Musinsa Beauty PB Grows 120% Year-on-Year
Aiming Beyond "Platform" as IPO Approaches
CJ Olive Young Targets Global Expansion
Musinsa Beauty is accelerating the strengthening of its private brands (PB), throwing down the gauntlet to challenge the dominance of CJ Olive Young. In response, Olive Young is also investing heavily in its own PB products to defend its position. Although the PB competition between Musinsa and Olive Young may appear similar on the surface, industry analysts note that the underlying strategies of each company are fundamentally different.
According to the cosmetics industry on February 28, Musinsa plans to open dedicated offline beauty stores in Seongsu and Hongdae within this year, expanding its private brand product lineup-including Musinsa Standard Beauty, Oddtype, Wichi, and Notherup. Musinsa previously announced that it would open standalone Musinsa Beauty stores in Seongsu in the third quarter and in Hongdae in the fourth quarter of this year. In line with this plan, the company intends to broaden the product range of its private beauty brands: Musinsa Standard Beauty, Oddtype, Wichi, and Notherup.

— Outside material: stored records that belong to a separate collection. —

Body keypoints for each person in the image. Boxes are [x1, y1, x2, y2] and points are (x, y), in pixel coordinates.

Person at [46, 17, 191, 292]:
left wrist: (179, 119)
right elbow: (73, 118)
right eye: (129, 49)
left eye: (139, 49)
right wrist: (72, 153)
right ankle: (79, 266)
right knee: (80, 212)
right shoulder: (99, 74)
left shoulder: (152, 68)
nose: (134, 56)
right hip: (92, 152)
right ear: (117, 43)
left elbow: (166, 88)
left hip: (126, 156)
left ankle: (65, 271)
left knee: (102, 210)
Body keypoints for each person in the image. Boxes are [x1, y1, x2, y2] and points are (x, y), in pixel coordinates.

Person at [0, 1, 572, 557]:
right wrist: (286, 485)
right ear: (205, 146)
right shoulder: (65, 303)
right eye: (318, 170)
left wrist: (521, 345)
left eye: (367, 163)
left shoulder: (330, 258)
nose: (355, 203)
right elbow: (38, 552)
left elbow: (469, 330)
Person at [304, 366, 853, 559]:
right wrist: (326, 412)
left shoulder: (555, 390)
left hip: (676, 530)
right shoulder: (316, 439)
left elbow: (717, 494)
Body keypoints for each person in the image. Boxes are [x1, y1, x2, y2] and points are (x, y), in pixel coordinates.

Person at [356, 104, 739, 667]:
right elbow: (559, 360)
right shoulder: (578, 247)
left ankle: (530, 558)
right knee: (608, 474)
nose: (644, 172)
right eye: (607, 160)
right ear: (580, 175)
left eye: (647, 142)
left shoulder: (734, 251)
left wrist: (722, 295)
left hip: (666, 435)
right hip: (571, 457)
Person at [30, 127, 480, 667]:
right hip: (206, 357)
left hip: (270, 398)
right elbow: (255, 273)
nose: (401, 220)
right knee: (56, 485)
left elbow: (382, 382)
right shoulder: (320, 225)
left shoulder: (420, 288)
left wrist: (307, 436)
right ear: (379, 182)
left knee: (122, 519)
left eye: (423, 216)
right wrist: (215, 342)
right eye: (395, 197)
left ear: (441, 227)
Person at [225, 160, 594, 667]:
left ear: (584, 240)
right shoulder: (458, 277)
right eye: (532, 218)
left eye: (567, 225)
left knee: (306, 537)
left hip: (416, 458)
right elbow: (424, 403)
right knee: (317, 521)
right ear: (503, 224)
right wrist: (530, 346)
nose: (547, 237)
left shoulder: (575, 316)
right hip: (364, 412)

Musinsa Beauty demonstrated its growth last year, with transaction volume increasing by more than 50% compared to the previous year. Among these, the transaction volume of Musinsa Beauty’s four PB product lines rose by 120% over the same period. Other beauty brands available on Musinsa are generally understood to pay commission fees in the range of 20-30%.

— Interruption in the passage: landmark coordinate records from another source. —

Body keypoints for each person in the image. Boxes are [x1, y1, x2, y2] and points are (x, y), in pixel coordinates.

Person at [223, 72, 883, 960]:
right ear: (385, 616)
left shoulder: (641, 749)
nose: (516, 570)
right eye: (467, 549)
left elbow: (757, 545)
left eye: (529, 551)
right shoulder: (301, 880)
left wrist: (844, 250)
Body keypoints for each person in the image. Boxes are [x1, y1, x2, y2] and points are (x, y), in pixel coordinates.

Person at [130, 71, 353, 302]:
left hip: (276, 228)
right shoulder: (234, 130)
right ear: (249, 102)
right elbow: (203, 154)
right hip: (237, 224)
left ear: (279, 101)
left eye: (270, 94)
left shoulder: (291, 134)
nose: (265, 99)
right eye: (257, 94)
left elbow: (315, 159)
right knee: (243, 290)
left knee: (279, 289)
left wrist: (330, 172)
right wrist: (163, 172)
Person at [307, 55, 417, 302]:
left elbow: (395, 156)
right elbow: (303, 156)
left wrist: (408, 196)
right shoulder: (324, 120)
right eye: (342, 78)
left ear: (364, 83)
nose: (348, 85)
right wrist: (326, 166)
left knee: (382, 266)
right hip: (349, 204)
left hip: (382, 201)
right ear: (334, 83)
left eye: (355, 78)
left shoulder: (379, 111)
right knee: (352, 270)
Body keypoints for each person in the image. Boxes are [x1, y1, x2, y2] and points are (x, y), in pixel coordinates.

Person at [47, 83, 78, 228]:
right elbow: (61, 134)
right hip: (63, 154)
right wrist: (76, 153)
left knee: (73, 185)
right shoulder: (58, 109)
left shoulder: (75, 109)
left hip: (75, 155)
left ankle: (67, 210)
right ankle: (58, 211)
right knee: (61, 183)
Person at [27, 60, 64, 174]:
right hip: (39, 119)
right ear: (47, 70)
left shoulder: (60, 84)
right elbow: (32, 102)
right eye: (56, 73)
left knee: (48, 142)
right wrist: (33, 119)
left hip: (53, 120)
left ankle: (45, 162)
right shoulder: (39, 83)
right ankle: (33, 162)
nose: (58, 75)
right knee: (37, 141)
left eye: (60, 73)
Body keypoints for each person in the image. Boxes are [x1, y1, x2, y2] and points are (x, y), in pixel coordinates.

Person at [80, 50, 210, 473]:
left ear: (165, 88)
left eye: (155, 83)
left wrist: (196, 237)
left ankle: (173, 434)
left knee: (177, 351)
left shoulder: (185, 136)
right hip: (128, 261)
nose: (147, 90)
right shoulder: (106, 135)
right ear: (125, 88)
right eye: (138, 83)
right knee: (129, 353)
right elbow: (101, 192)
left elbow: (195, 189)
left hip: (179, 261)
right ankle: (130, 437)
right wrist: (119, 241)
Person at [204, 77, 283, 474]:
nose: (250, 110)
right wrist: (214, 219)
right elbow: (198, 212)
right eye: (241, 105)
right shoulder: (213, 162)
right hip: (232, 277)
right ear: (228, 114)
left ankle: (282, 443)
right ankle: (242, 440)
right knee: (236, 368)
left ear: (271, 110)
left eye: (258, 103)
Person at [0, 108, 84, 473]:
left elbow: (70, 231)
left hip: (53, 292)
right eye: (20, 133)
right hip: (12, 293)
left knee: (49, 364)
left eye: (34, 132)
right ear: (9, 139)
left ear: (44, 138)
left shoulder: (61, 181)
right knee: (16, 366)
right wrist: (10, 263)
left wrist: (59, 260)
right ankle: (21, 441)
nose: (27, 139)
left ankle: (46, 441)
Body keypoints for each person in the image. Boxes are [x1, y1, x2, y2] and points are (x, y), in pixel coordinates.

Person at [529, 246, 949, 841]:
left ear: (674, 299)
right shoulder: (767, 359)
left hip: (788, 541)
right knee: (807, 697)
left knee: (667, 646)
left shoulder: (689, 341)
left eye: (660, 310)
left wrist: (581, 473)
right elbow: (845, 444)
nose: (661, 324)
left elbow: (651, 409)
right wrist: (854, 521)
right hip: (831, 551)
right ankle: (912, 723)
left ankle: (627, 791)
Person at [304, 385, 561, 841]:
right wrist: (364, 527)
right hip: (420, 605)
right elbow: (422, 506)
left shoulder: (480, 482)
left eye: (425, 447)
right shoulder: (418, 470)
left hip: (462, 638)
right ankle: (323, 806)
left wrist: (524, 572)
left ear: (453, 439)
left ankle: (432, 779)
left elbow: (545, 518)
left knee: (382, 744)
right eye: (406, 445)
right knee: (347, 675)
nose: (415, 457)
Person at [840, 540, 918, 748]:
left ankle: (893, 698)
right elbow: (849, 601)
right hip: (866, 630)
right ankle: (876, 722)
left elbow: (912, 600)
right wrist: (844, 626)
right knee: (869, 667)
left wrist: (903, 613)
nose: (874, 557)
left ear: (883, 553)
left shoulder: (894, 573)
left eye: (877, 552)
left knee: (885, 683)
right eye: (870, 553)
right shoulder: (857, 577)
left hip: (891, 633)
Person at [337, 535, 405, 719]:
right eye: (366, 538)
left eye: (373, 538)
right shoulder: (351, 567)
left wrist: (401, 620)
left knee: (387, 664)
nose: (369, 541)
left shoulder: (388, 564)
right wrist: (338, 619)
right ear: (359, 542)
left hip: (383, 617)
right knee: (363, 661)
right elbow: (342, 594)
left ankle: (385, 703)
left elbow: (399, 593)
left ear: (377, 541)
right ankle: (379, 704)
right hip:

Olive Young is also ramping up its efforts to strengthen its PB lineup. The company currently operates more than ten private brands, including Bio Heal Bo (slow-aging), Bring Green (vegan skincare), Wakemake (color cosmetics), Colorgram (color cosmetics), Round A’round (lifestyle), Delight Project (healthy snacks), All The Better (wellness), and Ideal For Men (men’s care). A CJ Olive Young official explained, “Currently, PB products account for a little over 10% of total sales. While Olive Young is a cosmetics distribution channel, it does not earn commissions from partner brands; instead, it purchases inventory directly, taking on the risk of unsold stock. The objective of PB is long-term growth strategies such as overseas exports.” In other words, the expansion of PB is not designed to threaten or restrict existing brands within Olive Young’s lineup.

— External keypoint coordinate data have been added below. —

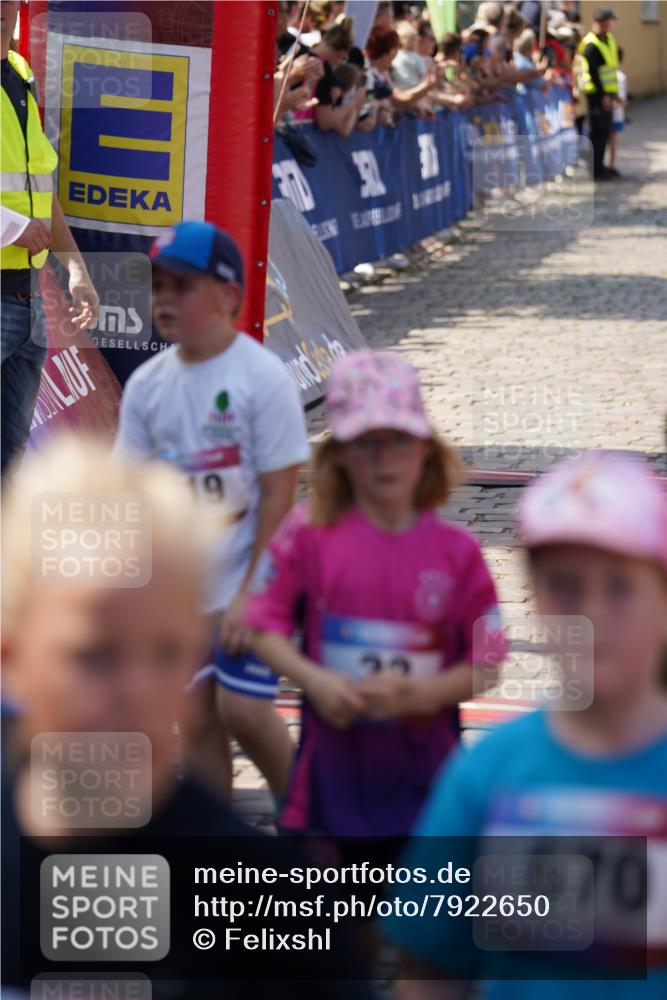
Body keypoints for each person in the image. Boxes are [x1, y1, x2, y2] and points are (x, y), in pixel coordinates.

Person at [0, 435, 371, 999]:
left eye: (169, 654)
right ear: (11, 658)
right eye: (94, 655)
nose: (138, 692)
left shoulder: (269, 914)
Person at [385, 451, 667, 999]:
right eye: (565, 586)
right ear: (534, 597)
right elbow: (428, 974)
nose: (591, 613)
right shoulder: (487, 777)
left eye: (620, 587)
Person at [244, 351, 507, 848]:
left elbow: (487, 662)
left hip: (429, 790)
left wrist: (420, 694)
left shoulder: (458, 554)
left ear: (427, 449)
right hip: (331, 786)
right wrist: (315, 681)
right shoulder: (307, 536)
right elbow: (262, 624)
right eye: (366, 444)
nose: (384, 459)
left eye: (399, 441)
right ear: (339, 455)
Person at [113, 221, 310, 804]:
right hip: (183, 594)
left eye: (182, 286)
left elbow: (279, 496)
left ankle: (308, 824)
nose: (164, 300)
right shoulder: (147, 386)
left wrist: (252, 593)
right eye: (157, 286)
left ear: (228, 296)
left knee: (243, 708)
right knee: (196, 720)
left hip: (254, 580)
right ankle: (217, 843)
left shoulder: (262, 378)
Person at [1, 0, 99, 477]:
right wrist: (12, 227)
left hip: (29, 300)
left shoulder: (20, 73)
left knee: (9, 458)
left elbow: (41, 191)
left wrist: (75, 267)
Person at [579, 7, 620, 181]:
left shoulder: (608, 39)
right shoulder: (591, 44)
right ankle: (595, 169)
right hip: (596, 95)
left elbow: (611, 69)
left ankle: (601, 167)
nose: (612, 24)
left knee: (605, 131)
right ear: (602, 22)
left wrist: (614, 93)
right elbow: (594, 73)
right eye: (610, 20)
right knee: (597, 131)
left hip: (608, 93)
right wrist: (604, 96)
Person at [608, 45, 627, 177]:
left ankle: (605, 165)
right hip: (616, 114)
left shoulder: (607, 75)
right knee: (613, 143)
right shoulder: (621, 76)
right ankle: (611, 165)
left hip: (607, 112)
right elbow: (621, 99)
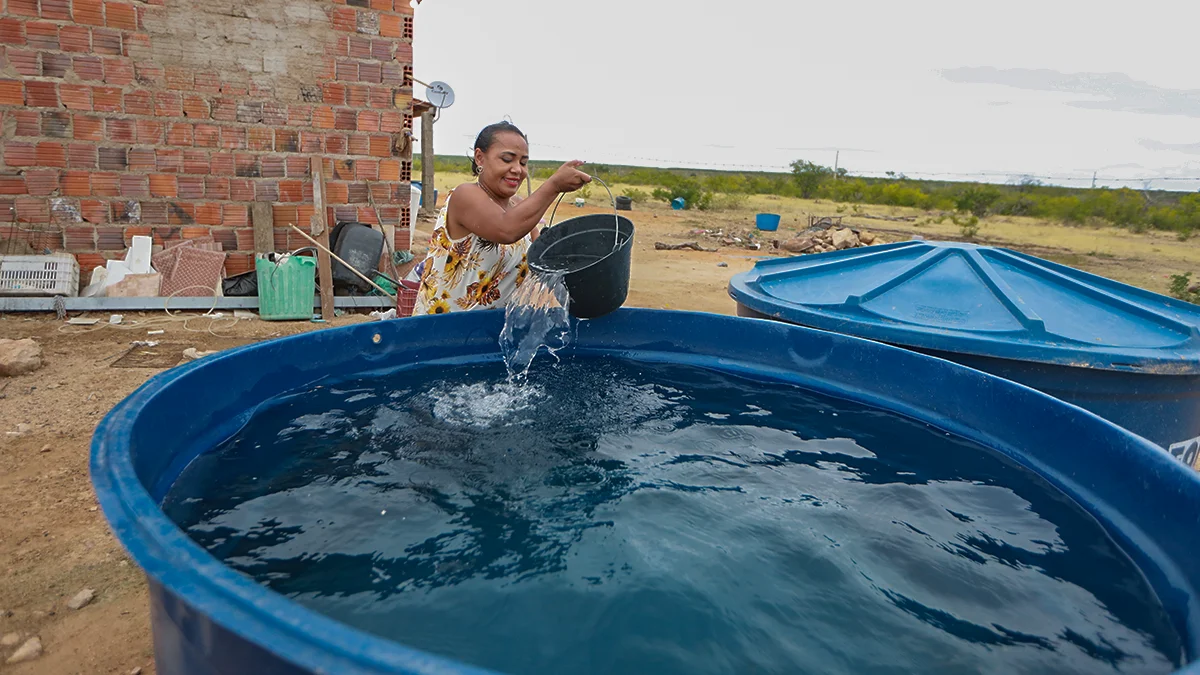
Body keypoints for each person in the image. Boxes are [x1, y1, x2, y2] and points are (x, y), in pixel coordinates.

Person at [412, 121, 591, 315]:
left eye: (523, 163)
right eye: (507, 159)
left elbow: (543, 258)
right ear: (480, 158)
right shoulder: (464, 196)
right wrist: (554, 185)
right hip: (441, 329)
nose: (517, 169)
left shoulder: (518, 208)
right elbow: (506, 230)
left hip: (489, 333)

The main driver behind the PB arms race between the two leading cosmetics platforms, Olive Young and Musinsa, is the need to defend profitability. With high inflation and slowing consumer demand dampening overall growth, simply operating as an intermediary or distribution platform is not enough to boost profit margins. Typically, brands entering such platforms pay commissions of around 20-30%. While this provides a steady source of revenue, it is structurally dependent on brand sales.
In contrast, PB allows platforms to design everything from planning and production to pricing strategies in-house, resulting in relatively higher profit margins. Direct deals with manufacturers and increased volume lead to cost savings, further improving profitability. A distribution industry source commented, “For a platform, even a 1-2 percentage point increase in PB share can transform the overall profit structure. Not only can advertising and promotional costs be controlled internally, but securing repeat purchases also helps lock in loyal customers.”
In particular, for Musinsa, PB expansion is not just about improving margins but is closely tied to broadening its business portfolio. The company aims to evolve from being a fashion-focused platform to a comprehensive "lifestyle platform" by expanding into beauty and increasing its touchpoints from online to offline.
Another industry insider noted, “Musinsa already has a track record of PB success in fashion with Musinsa Standard. If a similar model takes hold in beauty, the company may be re-evaluated not merely as a platform, but as a brand company.”
This is a pivotal point for Musinsa, which is preparing for an initial public offering (IPO). While platform companies are traditionally evaluated based on gross merchandise value (GMV) and monthly active users (MAU), recent market trends increasingly emphasize profitability and cash generation. Expanding the PB share directly improves the gross profit margin (GPM), which in turn stabilizes the operating margin. For investors, it is an opportunity to witness both top-line growth and profitability improvement.
An investment banking industry official commented, “For companies preparing for IPOs, a qualitative growth story is more important than simple transaction volume growth. Expanding PB reduces platform dependency and builds proprietary brand assets, which broadens the peer group for valuation purposes.”